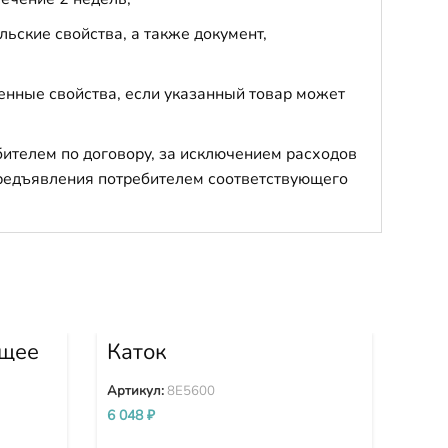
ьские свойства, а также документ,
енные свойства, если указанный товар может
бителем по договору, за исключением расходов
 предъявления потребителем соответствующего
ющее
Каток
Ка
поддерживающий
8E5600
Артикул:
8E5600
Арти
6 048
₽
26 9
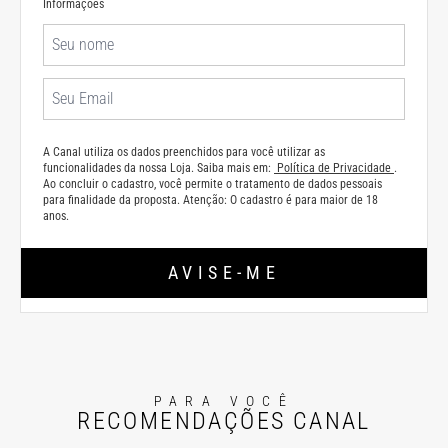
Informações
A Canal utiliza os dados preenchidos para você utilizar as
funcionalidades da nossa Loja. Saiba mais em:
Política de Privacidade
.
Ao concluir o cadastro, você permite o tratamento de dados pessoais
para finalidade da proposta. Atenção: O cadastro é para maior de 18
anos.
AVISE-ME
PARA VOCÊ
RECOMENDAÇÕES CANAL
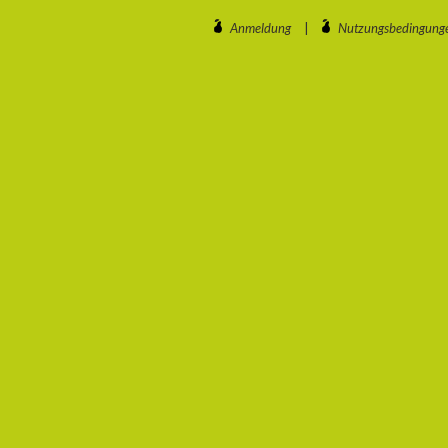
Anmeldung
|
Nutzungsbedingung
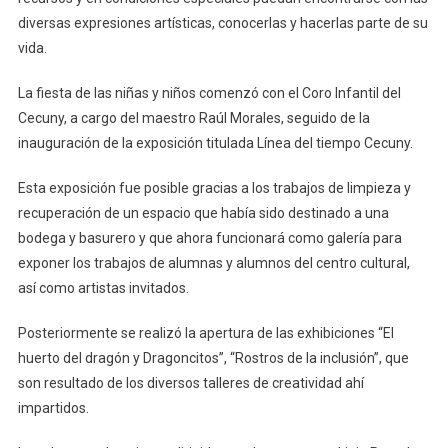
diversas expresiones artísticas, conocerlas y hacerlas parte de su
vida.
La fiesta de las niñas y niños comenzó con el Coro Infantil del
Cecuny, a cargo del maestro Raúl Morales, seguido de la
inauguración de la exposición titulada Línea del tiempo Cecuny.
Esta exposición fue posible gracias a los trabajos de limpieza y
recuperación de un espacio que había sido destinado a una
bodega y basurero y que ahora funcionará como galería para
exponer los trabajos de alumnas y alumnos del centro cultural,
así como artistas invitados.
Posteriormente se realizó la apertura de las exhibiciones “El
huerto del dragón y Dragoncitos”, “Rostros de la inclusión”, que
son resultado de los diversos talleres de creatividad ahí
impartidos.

TASK DIRECTIONS ->
Swap "exposición" for "muestra" throughout the listing above and reproduce its text with nothing else changed. Leave out the pictures.

WRITTEN ANSWER ->
ьские свойства, а также документ,
енные свойства, если указанный товар может
бителем по договору, за исключением расходов
 предъявления потребителем соответствующего
ющее
Каток
Ка
поддерживающий
8E5600
Артикул:
8E5600
Арти
6 048
₽
26 9
Informações
A Canal utiliza os dados preenchidos para você utilizar as
funcionalidades da nossa Loja. Saiba mais em:
Política de Privacidade
.
Ao concluir o cadastro, você permite o tratamento de dados pessoais
para finalidade da proposta. Atenção: O cadastro é para maior de 18
anos.
AVISE-ME
PARA VOCÊ
RECOMENDAÇÕES CANAL
Anmeldung
|
Nutzungsbedingung
diversas expresiones artísticas, conocerlas y hacerlas parte de su
vida.
La fiesta de las niñas y niños comenzó con el Coro Infantil del
Cecuny, a cargo del maestro Raúl Morales, seguido de la
inauguración de la muestra titulada Línea del tiempo Cecuny.
Esta muestra fue posible gracias a los trabajos de limpieza y
recuperación de un espacio que había sido destinado a una
bodega y basurero y que ahora funcionará como galería para
exponer los trabajos de alumnas y alumnos del centro cultural,
así como artistas invitados.
Posteriormente se realizó la apertura de las exhibiciones “El
huerto del dragón y Dragoncitos”, “Rostros de la inclusión”, que
son resultado de los diversos talleres de creatividad ahí
impartidos.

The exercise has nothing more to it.